Angus Black Bull Is right on the money. I have pulled a few made by Hannover and loved them I am going to build my own soon. If you are going to have one built the key is AXLE PLACEMENT! That is the mistake that most MFG's make. If you are using a 1/2ton or smaller truck the axle center-line needs to be dead on at the 2/3rd mark of the trailer to limit tounge weight. If you have a 3/4 ton or bigger as a tow vehicle you can start the shackles at the 2/3 mark or farther back. I have seen several single axle trailers down here as large as 5 horses(usually on 10K duals) with the axle at the rear of the trailer. The axle that you need depends on what the predominant road surface is that you will use it on. If the trailer is going to be off road allot go for a spring and shackle set up. If you drive on paved roads all the time then torsion axles are great. If you can afford it air ride is the best of both worlds. I currently have a WW with torsions. It pulls good on the highway but takes a beating in the pasture and on the gravel roads that I live on. So much so that I will be repairing the rear gate latches soon because they have nearly rubbed in half. I wouldn't have anything smaller than a 235/85R16 load range F on the ground on it. I haven't found any 15" tire that can handle the Texas heat yet. I blow them out all the time. If ya have any questions I got plenty of answers. My masters thesis work was done on trailers in relation to animal comfort and stress.


----------



## Production Acres

The idea that you would never want a single axle on a horse trailer is absurd! This speaks highly of a problem with vechile maintence, not vechicle design. Do all of you have a truck to pull the trailer that has 2 axles in the steering position? Do you have two axles in the drive tires position? Why of necessity do you need two axles in the trailer position? You must of necessity have a jack to replace the front tire on the truck - why would it be horrible to need a jack for the rear of the truck.


----------



## Production Acres

Txtophand said:


> I haven't found any 15" tire that can handle the Texas heat yet. I blow them out all the time. .

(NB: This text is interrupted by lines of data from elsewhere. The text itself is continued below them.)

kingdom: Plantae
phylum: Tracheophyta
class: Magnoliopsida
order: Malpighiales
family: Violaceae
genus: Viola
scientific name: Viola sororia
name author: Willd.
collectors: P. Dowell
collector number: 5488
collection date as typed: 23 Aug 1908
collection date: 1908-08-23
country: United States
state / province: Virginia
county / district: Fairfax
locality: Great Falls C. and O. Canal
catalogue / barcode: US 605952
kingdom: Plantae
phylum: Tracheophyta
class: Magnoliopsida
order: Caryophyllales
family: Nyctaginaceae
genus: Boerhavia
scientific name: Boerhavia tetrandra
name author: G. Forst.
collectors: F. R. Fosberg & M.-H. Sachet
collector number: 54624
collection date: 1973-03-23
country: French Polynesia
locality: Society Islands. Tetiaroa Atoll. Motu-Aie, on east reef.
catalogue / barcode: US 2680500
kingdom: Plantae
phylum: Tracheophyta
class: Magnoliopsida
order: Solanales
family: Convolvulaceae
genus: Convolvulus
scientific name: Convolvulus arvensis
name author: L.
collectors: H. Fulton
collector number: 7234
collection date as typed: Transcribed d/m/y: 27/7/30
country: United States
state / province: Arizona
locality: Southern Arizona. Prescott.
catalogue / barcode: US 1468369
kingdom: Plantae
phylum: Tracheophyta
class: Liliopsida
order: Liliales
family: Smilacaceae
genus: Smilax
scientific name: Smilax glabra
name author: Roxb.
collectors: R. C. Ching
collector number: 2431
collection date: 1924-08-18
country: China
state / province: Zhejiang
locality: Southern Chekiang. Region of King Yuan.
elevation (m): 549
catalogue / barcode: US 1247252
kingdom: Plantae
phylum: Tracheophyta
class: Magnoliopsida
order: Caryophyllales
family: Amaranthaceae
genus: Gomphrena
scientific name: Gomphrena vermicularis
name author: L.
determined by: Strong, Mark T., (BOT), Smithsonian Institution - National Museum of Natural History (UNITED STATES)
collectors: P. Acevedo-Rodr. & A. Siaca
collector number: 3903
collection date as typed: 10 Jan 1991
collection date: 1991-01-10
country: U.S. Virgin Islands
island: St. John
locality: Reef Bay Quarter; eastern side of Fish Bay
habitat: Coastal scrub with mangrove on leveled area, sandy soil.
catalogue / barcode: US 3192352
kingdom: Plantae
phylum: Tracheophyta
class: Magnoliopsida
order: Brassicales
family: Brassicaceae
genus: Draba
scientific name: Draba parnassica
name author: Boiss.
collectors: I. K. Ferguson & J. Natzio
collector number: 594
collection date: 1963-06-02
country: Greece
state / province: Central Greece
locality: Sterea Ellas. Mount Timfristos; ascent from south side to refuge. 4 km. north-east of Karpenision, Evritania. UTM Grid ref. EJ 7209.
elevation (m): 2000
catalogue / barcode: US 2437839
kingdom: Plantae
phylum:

This is not a statement made by a trailer design expert.
If you are blowing them out all the time, you need desparatly to find a different axle/tire combination. A lot of the cheap higher ply tires will give very poor service as they are so stiff that they shimmy a lot goin down the road and heat up way to much and then blow out. Sometimes a less stiff (good radial) even a lower ply rating tire will hold up better due to less heat being generated.


----------



## mogen

*mogen*

I pulled a single axle to rodeos for several years. Stability was excellent due to low center of gravity. Used 10 ply tires. Had 1 blowout on interstate. No more problems than any other flat. Also a fuel saver because of less rolling resistance.


----------